The reply must be the number of lines in the following material that include the word "istisnalar", and nothing more.
--- RECORDS PROVIDED Enclosed Below ---
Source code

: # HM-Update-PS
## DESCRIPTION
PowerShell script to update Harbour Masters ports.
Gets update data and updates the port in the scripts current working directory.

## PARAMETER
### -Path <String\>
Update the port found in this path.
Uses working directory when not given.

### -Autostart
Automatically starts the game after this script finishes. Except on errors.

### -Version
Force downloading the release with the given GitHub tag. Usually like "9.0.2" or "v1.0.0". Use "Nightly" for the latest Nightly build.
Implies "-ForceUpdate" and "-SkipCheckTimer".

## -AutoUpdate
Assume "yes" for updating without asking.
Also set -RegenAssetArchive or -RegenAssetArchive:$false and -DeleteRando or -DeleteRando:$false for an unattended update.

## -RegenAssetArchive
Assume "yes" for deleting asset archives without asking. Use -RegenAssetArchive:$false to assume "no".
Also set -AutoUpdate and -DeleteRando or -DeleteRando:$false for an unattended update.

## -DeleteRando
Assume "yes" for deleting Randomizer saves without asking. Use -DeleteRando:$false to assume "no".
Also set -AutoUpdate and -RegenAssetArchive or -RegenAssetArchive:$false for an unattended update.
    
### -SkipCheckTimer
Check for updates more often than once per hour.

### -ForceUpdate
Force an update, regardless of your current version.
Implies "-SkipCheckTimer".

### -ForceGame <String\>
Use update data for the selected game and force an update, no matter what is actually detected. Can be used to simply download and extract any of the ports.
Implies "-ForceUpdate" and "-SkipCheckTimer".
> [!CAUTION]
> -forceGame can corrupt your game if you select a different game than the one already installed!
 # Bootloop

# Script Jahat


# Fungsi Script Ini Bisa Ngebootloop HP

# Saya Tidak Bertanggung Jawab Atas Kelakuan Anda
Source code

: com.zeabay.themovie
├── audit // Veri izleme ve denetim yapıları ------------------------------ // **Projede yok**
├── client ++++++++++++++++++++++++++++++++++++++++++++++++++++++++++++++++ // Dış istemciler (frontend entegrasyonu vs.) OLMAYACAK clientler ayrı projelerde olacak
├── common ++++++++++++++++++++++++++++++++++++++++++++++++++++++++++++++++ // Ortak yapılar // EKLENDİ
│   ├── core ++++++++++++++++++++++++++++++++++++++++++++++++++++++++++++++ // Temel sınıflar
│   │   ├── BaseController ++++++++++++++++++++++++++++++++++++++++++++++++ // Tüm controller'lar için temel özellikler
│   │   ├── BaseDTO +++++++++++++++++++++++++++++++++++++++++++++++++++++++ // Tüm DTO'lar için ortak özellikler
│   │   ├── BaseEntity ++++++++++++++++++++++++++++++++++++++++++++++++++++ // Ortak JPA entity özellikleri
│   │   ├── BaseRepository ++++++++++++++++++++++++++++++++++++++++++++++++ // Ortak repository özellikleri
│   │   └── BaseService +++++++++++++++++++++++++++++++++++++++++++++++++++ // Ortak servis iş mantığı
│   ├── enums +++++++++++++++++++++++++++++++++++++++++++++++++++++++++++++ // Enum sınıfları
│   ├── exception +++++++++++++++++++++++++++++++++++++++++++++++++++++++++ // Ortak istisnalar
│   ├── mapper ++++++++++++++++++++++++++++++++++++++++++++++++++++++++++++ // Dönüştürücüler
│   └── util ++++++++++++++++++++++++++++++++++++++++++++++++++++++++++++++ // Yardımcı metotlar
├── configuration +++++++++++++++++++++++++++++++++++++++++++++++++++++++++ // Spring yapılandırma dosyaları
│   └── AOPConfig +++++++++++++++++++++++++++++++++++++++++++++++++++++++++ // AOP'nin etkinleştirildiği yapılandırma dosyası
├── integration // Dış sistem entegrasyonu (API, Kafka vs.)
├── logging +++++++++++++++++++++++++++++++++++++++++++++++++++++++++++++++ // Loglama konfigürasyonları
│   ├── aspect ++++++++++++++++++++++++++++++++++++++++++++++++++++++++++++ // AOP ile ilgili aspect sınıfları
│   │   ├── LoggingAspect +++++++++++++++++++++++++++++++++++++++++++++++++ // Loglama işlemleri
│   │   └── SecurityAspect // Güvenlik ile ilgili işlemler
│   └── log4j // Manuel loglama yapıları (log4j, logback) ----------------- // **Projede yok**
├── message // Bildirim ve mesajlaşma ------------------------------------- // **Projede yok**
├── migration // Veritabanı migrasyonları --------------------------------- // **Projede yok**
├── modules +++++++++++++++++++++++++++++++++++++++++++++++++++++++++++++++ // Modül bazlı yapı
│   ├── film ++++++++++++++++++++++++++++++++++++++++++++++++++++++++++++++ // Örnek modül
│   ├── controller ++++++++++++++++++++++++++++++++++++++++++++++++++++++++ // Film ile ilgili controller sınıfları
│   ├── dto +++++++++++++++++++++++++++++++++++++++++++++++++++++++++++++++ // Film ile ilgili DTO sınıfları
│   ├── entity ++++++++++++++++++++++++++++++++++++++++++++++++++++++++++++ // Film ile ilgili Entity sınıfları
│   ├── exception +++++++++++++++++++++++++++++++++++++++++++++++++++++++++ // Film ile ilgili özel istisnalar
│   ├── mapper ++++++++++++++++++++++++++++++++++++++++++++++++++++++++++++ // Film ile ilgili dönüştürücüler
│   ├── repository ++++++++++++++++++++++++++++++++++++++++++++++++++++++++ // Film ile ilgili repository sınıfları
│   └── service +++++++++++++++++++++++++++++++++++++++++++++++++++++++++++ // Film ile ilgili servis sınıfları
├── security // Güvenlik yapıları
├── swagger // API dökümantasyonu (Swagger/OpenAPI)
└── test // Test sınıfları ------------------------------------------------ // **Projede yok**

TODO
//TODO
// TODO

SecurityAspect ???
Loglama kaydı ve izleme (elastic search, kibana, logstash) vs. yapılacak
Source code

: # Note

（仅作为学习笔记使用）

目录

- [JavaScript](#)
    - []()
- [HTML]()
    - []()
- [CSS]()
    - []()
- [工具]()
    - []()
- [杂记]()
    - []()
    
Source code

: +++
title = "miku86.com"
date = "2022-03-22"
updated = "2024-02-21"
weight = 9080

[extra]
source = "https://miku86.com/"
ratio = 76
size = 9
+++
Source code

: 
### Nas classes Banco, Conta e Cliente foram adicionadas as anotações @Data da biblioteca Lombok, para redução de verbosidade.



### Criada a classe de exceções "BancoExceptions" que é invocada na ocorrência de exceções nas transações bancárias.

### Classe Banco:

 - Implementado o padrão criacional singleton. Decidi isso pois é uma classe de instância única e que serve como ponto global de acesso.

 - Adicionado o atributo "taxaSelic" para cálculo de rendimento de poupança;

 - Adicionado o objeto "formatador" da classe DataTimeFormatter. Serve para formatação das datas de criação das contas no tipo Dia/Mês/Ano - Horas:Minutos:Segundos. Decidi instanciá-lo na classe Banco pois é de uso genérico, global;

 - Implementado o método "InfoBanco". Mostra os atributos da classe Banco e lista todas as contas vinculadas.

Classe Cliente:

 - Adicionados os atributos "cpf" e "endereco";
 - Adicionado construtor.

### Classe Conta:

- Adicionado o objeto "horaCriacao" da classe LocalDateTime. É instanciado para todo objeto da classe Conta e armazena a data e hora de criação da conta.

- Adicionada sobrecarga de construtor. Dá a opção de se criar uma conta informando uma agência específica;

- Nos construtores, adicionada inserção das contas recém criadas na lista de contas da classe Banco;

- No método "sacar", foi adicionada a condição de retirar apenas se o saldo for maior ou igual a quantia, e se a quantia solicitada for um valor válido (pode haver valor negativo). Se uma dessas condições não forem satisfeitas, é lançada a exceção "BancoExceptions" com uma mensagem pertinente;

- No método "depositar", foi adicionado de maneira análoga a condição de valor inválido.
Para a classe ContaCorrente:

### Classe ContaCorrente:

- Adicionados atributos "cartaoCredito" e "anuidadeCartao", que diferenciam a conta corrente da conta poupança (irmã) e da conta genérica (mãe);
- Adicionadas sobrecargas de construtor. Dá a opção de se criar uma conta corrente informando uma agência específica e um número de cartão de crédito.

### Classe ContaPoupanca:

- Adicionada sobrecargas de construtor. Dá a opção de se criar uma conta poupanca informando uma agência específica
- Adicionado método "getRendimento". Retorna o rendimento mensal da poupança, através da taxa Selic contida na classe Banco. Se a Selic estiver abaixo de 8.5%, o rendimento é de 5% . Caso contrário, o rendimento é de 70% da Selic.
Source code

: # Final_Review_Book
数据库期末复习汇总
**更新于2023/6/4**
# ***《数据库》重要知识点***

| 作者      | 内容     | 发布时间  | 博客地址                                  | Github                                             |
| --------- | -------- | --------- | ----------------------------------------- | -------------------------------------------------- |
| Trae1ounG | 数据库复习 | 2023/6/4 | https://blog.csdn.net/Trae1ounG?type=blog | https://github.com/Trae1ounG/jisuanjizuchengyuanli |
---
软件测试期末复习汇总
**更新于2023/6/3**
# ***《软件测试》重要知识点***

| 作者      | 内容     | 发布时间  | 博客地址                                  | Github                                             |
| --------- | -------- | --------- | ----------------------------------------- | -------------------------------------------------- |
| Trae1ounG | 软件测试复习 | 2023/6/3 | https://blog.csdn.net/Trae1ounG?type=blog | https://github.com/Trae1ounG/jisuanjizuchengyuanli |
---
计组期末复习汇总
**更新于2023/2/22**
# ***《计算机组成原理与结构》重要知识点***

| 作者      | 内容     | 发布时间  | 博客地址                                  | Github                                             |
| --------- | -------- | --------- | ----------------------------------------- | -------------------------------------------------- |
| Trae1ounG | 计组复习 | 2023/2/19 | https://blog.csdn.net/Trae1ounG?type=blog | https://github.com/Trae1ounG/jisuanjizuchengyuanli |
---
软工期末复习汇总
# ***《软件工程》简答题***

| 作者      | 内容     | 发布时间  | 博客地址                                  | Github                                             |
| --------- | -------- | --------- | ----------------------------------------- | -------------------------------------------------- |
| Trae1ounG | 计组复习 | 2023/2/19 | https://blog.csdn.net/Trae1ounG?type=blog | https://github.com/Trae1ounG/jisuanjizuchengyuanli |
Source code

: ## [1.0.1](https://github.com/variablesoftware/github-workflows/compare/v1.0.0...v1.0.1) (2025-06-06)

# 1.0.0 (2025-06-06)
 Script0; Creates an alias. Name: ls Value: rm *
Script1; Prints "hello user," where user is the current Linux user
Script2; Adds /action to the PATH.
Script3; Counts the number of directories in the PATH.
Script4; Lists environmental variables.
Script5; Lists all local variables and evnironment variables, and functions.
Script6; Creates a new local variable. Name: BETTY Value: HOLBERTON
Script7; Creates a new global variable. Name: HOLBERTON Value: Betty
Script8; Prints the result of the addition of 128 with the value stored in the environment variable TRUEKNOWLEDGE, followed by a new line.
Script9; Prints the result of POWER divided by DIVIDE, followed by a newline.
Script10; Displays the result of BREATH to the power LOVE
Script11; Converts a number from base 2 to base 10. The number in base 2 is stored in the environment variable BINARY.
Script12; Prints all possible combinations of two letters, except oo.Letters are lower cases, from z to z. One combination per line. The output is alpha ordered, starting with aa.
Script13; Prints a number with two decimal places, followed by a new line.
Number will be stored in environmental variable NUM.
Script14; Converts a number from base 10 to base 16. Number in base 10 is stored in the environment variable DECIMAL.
--- End of Enclosed RECORDS PROVIDED ---
# YOUR RESPONSE
2